We do a quick analysis of the changes below, but here’s our bottom line: we recommend that most people who have a vacation planned between now and the end of 2019 should buy tickets now or book a package now with Wishes and Wands Travel. We think it’s likely that most multi-day tickets will go up in price, and if some go down in price it won’t be by much.
All current tickets will be honored through their existing expiration dates, for any day of the year, and packages booked now will stay at their current prices even if the components (tickets, dining, etc.) go up in price before your vacation (assuming you don’t make a change that causes the package to be repriced; see below for more). Read on for more details about the new tickets.
Important Note: this information is based on our best understanding of Disney’s current plans. Disney may change aspects of the new ticket system between now and the actual day they roll it out (including changing the date they roll it out) so consider all of this preliminary information until Disney actually starts selling the new tickets.
Below is a basic outline of the changes.
Each new ticket will have a specific date range it is valid for, which you select when you buy it.
Each length of ticket is valid for a few more days than there are admission days on the ticket, so you don’t have to go into the park every day. For example, a 2-day ticket can be used on any 2 out of 4 consecutive days, while a 7-day ticket can be used on any 7 of 10 consecutive days.
If you buy a ticket with a Disney Vacation Package, the validity period is the longer of the period mentioned above, or the full length of the package (counting both arrival and departure days).
“Flexible date” tickets that work the same way as today will still be available, but we’re pretty sure they’ll be more expensive than specific-date tickets.
You will be able to change the start date, length, or options on a ticket yourself without having to visit the park in person. There will be options on the MyDisneyExperience web site and app, or you can do it over the phone with Disney Reservations. You’ll have to pay any price increase caused by the changes, naturally.
The price of the specific-date tickets vary over the course of the year.

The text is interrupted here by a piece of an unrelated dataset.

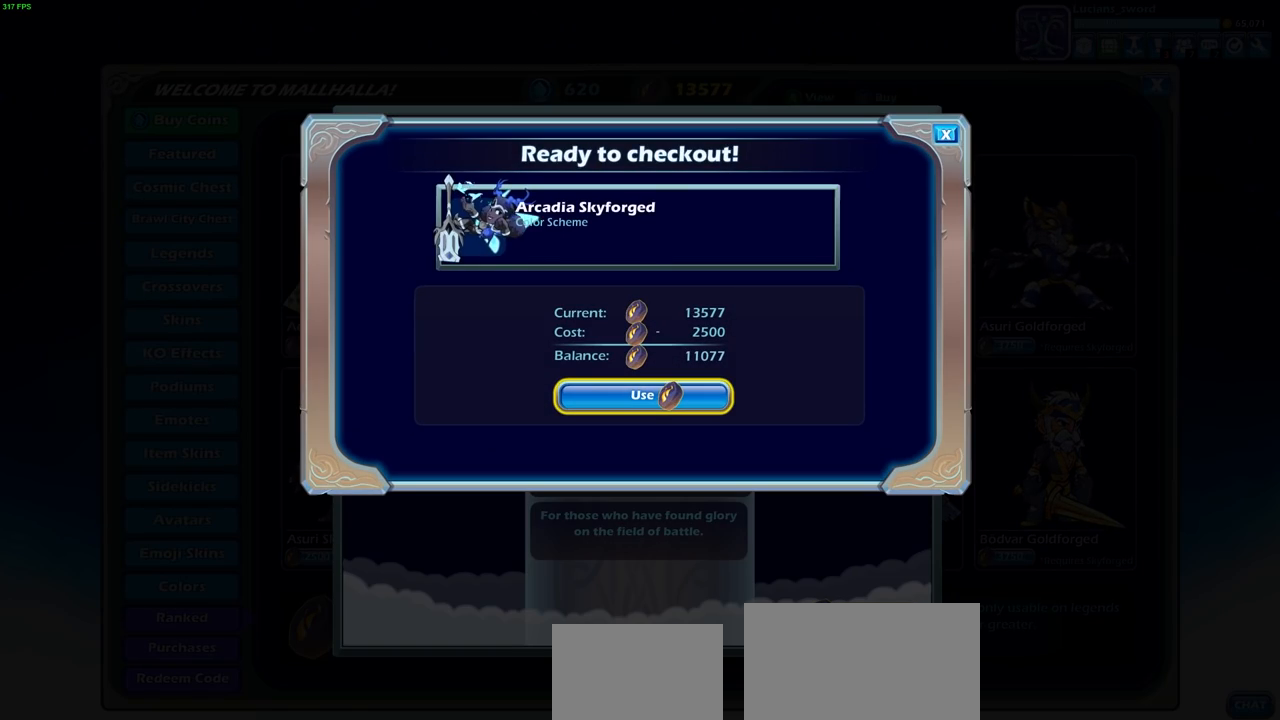
{"buttons": [], "left_stick": "center", "right_stick": "center", "events": [[67, "CROSS", "up"]]}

They’re cheapest during slow, off-season weekdays, and expensive over holiday periods and summer weekends. We don’t know the exact calculation used.
In the end, we believe most tickets will be more expensive under this new system, with some possible exceptions for tickets covering mostly weekdays during Value season. Looking back to when Disney introduced season-priced 1-Day tickets, the Regular and Peak tickets went up in price relative to the “any day” tickets that were being sold previously. The Value tickets went down in price, but by a very small amount. We think this is likely to repeat.
So if you have a trip planned for next year that touches a weekend or a holiday period, we think it’s a safe bet to buy your tickets or book a package now and lock in the current prices. Think of it as insurance. On the other hand, if you look at your planned dates and most of them are Value dates, you may want to roll the dice and see if the new prices end up saving you money.